The truth is we know absolutely nothing about a 'disease' underlying each individual's situation. We do not even know if all people with ME/CFS have the same problem. As I have tried to emphasise in my Qeios piece, it is time to handle this entirely on the practical evidence, not on theories about oxygen or psychology.
Characterizing ME/CFS as progressive is another matter. It seems to be up to a point, at least for most. It's almost parasitic in that it debilitates but doesn't usually kill.
We do need theories to be postulated, if only so they can be tested and lessons learned including that any particular theory is way wide of the mark. The problem is that the theories being put forward appear to me to be no more than cursory speculation, often looking at only a very small part of the presentation of ME/CFS.
Worse still is the holding on to speculative cursory theorising, whether biological or psychological despite evidence refuting or not being explained by the theory. This gives the impression to Society something definitive is known, when in fact all that is known is that we know nothing about what causes ME/CFS, why it presents at so many different levels of severity and why for the unlucky minority ‘progression’ in increasing severity continues until a point is reached where life for the ME/CFS patient can become unsustainable in the normal physical, social and medical environment the vast majority of other people can cope with or benefit from.
We do know ME/CFS is one of the most disabling and difficult to cope with illnesses for both patients and those who care for them including HCP’s. This Inquest has written this message large for all to see.
Giving full cognizance to that knowing and not denying it by characterising the illness ME/CFS in the HCP domain as ‘functional’ is a very necessary first step to getting back to more ‘practical’ based health and social care, which I know from long experience was more easily accessible before speculative and unfounded theorising on the ‘functional’ nature of the illness ME/CFS really took hold in the HCP mindset from the 1990’s onwards.
We really do need to be clear as ME/CFS advocates (and as patients), about the health care barriers we are up against and what needs to change and then ask for that change in every forum and way open to us as individuals and as organisations.
Patients can exercise choice in the medical treatment they consent to and that they do not. Their choice should be respected not only by HCP’s but by Politicians and Health Care Policy Authorities who by law are not empowered to impose their own health care choice preference on individuals except in the most rare of circumstance when the individual cannot make their own choice.

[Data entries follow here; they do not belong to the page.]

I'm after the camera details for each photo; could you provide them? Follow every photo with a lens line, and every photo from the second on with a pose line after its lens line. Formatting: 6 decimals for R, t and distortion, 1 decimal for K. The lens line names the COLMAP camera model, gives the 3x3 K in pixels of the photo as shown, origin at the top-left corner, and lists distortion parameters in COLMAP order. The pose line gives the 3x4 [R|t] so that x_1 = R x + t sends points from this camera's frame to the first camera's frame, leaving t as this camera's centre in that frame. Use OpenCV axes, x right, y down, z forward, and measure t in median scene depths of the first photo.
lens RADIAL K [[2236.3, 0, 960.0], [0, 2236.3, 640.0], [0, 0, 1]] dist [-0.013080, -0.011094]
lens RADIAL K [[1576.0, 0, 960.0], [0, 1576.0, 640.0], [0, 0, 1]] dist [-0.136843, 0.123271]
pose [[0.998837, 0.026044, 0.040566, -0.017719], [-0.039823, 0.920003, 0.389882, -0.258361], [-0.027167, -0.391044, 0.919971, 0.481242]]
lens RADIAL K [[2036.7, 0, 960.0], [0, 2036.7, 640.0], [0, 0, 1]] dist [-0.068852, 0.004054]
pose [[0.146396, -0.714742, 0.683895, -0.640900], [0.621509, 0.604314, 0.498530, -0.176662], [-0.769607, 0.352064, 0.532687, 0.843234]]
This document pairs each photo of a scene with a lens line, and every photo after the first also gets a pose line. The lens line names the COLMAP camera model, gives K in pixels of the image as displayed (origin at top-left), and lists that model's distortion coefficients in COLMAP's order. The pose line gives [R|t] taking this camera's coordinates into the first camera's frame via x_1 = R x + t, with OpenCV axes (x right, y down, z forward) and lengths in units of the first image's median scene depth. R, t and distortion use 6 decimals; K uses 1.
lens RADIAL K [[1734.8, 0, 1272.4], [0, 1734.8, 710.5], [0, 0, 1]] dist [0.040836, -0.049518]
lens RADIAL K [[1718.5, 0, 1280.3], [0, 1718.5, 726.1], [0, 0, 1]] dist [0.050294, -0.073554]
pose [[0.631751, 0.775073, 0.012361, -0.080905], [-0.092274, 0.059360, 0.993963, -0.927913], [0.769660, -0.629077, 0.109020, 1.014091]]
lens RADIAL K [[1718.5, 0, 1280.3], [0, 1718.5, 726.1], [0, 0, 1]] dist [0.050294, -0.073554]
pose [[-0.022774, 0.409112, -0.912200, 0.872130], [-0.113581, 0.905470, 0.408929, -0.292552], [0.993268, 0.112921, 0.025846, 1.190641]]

It looks very much to me that a targeted programme of re educating HCP’s away from habitually ‘functionalising’ ME/CFS is an immediate major priority. It is clear that it is in all respects not just a failed theory of ME/CFS but over the last 30 years or more a damaging failed ‘practical’ response to the illness ME/CFS.
That we continue to know absolutely nothing ‘about a disease’ ME/CFS after all these decades despite considerable resource being put into providing (inappropriate’) health and social care for ME/CFS is a lesson that should be very much taken notice of.